PLO policy shift seen in attacks on Jewish settlers

Until recently, the Palestine Liberation Organization (PLO) seemed to be holding back on military activity, presumably in hope of making diplomatic gains.

Now, the May 2 attack on Jewish settlers in Hebron, which left six slain in that West Bank town, may have signaled a shift in PLO policy.

Certainly, Palestinian patience with the cumbersome diplomatic process the PLO has been following for the past year or so has recently been wearing thin.

PLO leaders were frustrated by the April 30 vote on the UN Security Council resolution on Palestinian rights -- not so much because of the United States veto, which they expected, but by the abstention of West European nations, who they hoped would vote for the resolution.

In the PLO planners' complicated scheme of diplomatic checks and balances, this only seemed to emphasize that Eurepean leverage on the US would be minimal for coming months, with the Europeans closing ranks with the US over the Iran and Afghanistan crises.

Events seemed to be coming to a head, anyhow, in a West Bank inflamed by opposition to the presence of the Israeli settlers and military, and to the Camp David process which appeared to West Bankers to perpetuate this presence.

New forms of opposition have been demanded -- opposition which would go beyond both the traditional fedayeen (Arab guerrilla) attacks on mainly civilian targets inside Israel, and the mass strikes and demonstrations which already have knit the West Bank Palestinians into a fireball of resistance to Israeli rule.

Only a few hours before the Hebron attack took place, one senior Arafat aide was admitting, "We need to escalate the armed struggle against the Israelis, but most of all we need to use methods, to choose more specific targets."

This aide, a senior member of PLO leader Yasser Arafat's own Al-Fatah guerrilla group, has been closely involved in the PLO's overtures to the Western public opinion during the past year, and was well aware of the propaganda gains the Israelis were able to reap from one of the PLO's previous military actions.

The younger generation of intellectuals in Al-Fatah and other groups that make up the PLO for some time now have been pressing for operations against Jewish settlements in the occupied territories.

They argued that such operations, as well as directly affecting the balance of power in the territories, would be considered more genuine acts of resistance by Western public opinion than attacks on civilian targets inside Israel. They would also show the weakness in the setlers' own argument that the settlements are necessary for the security of Israel.

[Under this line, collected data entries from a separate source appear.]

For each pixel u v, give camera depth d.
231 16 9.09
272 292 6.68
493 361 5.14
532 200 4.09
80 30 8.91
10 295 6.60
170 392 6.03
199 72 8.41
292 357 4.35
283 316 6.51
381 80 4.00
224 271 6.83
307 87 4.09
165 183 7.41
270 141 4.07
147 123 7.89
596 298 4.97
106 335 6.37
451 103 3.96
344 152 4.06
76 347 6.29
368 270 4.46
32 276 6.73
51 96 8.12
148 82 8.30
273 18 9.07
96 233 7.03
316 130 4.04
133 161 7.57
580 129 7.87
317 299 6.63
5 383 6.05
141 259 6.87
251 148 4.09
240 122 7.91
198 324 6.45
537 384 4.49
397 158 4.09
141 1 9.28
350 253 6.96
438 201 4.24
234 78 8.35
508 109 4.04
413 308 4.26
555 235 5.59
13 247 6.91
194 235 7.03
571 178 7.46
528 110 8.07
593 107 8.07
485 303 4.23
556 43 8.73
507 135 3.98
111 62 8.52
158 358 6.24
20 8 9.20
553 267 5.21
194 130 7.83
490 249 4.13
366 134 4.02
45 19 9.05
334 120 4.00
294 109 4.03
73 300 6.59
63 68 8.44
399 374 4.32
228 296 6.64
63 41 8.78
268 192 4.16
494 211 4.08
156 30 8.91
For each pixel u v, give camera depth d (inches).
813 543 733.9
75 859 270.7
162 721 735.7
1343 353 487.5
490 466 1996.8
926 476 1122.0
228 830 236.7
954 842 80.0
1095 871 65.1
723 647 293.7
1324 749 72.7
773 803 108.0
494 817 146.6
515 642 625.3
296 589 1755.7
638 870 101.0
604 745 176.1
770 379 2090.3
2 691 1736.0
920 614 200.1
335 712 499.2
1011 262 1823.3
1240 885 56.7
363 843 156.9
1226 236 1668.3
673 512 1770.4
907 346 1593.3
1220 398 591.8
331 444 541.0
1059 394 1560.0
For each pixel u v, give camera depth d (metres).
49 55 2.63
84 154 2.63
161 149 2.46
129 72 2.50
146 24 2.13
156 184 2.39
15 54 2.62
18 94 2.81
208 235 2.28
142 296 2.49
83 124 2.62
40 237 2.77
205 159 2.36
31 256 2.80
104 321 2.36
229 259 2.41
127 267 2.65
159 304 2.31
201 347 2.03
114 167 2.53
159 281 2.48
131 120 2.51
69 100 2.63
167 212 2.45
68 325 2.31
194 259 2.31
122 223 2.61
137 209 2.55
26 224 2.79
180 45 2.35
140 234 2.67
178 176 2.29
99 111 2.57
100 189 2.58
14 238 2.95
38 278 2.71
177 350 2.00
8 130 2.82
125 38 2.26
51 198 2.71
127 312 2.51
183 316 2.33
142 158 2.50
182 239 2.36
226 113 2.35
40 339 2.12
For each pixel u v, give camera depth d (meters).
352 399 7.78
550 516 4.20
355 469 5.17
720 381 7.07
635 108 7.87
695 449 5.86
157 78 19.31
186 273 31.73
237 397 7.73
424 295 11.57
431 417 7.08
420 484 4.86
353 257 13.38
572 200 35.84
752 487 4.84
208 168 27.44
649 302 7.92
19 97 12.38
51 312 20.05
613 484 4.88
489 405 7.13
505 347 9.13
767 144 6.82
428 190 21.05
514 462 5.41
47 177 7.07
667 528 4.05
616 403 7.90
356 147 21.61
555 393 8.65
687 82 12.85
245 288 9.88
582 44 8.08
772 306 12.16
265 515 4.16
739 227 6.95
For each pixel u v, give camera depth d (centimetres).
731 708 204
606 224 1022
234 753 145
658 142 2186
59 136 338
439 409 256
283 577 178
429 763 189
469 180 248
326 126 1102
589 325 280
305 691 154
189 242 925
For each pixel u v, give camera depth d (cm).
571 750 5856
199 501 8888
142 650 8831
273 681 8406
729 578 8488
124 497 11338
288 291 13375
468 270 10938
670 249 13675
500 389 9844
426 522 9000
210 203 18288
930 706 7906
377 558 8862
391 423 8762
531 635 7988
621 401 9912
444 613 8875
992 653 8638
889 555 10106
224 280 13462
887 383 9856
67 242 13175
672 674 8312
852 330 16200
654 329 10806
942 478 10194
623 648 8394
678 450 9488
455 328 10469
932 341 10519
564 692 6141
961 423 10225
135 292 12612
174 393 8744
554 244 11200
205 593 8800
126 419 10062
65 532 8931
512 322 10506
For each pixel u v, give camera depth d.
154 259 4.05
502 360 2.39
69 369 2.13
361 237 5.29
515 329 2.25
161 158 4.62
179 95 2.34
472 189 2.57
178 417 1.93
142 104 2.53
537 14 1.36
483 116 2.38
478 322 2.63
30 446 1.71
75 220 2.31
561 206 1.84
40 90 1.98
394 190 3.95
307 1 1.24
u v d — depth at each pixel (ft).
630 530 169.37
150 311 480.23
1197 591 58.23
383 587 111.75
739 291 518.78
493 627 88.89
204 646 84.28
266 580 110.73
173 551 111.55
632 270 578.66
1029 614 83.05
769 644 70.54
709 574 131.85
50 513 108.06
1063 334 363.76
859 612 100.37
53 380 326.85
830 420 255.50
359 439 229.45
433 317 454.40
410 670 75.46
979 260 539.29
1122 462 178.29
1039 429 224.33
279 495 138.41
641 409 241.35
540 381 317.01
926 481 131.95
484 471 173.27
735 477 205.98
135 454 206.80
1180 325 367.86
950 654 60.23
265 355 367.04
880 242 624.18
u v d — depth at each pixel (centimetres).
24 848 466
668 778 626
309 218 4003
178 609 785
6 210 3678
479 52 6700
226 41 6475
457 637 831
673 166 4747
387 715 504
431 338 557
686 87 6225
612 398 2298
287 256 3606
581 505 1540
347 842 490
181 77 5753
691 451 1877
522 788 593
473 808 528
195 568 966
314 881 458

"If the American administration considers the planting of settlements in the occupied territories as illegal, then surely it cannot be illegal for the residents of those territories to attack them," one young Palestinian professor argued.

When the Israeli government ruled last March that Jewish settler should be allowed to live in the densely populated Arab city of Hebron, US officials publicly deemed the decision unhelpfull to the peace process.

The new Jewish colony in Hebron thus presented an attractive target to the Palestinians. This was not only because of its siting and topography, so different from the fortified strategic hilltops chosen by most West Bank settlers, but also because it represented such a pointed manifestation of the settlers' philosophy.

Can other similar attacks on West Bank Jewish targets now be expected? Perhaps not in the immediate future, but such raids apparently are the hope of Al-fatah and other PLO leaders who think the diplomatic process needs a little external prodding.